(Saved data entries)

========================================

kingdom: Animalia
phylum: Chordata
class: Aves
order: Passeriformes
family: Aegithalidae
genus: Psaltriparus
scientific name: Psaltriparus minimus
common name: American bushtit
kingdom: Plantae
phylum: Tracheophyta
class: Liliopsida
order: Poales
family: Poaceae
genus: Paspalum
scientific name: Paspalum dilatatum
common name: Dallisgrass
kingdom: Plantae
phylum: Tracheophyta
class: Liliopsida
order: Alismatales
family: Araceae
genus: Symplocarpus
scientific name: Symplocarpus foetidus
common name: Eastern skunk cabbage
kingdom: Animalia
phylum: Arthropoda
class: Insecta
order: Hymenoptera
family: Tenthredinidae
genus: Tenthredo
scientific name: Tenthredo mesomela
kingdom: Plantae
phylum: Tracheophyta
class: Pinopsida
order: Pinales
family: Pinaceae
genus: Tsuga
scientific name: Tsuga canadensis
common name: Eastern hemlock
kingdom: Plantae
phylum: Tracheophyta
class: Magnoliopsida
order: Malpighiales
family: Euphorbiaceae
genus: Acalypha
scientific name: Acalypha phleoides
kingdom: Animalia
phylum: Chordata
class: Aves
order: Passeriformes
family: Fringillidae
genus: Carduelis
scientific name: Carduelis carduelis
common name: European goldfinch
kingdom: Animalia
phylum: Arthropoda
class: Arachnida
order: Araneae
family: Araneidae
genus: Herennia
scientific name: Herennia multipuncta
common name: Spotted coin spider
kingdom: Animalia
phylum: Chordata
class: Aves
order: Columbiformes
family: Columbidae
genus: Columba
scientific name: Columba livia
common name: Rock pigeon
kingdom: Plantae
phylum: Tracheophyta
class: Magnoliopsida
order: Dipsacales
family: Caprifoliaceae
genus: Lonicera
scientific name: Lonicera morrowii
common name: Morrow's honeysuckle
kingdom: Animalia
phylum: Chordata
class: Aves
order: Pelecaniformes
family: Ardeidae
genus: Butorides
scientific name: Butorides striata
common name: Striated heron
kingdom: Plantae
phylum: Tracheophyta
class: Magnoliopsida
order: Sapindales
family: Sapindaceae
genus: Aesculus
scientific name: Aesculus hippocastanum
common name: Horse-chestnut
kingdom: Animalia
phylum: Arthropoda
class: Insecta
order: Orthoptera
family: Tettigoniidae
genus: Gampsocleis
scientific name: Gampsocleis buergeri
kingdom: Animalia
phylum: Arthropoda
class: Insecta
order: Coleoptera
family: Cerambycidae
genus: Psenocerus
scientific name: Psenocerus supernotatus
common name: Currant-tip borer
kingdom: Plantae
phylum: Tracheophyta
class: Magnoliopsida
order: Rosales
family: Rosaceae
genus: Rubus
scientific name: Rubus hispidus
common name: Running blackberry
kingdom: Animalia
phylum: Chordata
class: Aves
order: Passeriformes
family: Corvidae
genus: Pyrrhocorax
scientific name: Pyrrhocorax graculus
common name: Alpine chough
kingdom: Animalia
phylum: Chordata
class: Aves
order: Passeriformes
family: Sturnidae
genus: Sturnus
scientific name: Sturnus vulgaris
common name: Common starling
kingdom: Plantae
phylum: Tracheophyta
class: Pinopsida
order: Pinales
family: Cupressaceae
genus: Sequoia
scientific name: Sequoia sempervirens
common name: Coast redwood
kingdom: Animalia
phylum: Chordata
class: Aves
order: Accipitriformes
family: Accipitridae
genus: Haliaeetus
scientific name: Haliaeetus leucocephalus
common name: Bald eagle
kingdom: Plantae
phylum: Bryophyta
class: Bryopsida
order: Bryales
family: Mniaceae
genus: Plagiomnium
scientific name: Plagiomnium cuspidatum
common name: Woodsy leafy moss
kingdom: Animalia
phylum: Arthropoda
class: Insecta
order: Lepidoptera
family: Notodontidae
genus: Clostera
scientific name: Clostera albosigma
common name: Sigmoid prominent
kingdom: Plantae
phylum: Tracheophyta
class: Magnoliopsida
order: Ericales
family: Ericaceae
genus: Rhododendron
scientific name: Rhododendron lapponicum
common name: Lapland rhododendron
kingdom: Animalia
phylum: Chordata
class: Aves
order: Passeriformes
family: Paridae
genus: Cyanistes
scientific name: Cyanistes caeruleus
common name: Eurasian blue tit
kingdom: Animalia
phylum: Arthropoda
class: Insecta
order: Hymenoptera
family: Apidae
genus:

========================================

■ Work required
Reproduce the lines above without any change, starting with the line that contains "order: Poales" and going on through the line that contains "genus: Columba", both included.

■ Solution for this problem
order: Poales
family: Poaceae
genus: Paspalum
scientific name: Paspalum dilatatum
common name: Dallisgrass
kingdom: Plantae
phylum: Tracheophyta
class: Liliopsida
order: Alismatales
family: Araceae
genus: Symplocarpus
scientific name: Symplocarpus foetidus
common name: Eastern skunk cabbage
kingdom: Animalia
phylum: Arthropoda
class: Insecta
order: Hymenoptera
family: Tenthredinidae
genus: Tenthredo
scientific name: Tenthredo mesomela
kingdom: Plantae
phylum: Tracheophyta
class: Pinopsida
order: Pinales
family: Pinaceae
genus: Tsuga
scientific name: Tsuga canadensis
common name: Eastern hemlock
kingdom: Plantae
phylum: Tracheophyta
class: Magnoliopsida
order: Malpighiales
family: Euphorbiaceae
genus: Acalypha
scientific name: Acalypha phleoides
kingdom: Animalia
phylum: Chordata
class: Aves
order: Passeriformes
family: Fringillidae
genus: Carduelis
scientific name: Carduelis carduelis
common name: European goldfinch
kingdom: Animalia
phylum: Arthropoda
class: Arachnida
order: Araneae
family: Araneidae
genus: Herennia
scientific name: Herennia multipuncta
common name: Spotted coin spider
kingdom: Animalia
phylum: Chordata
class: Aves
order: Columbiformes
family: Columbidae
genus: Columba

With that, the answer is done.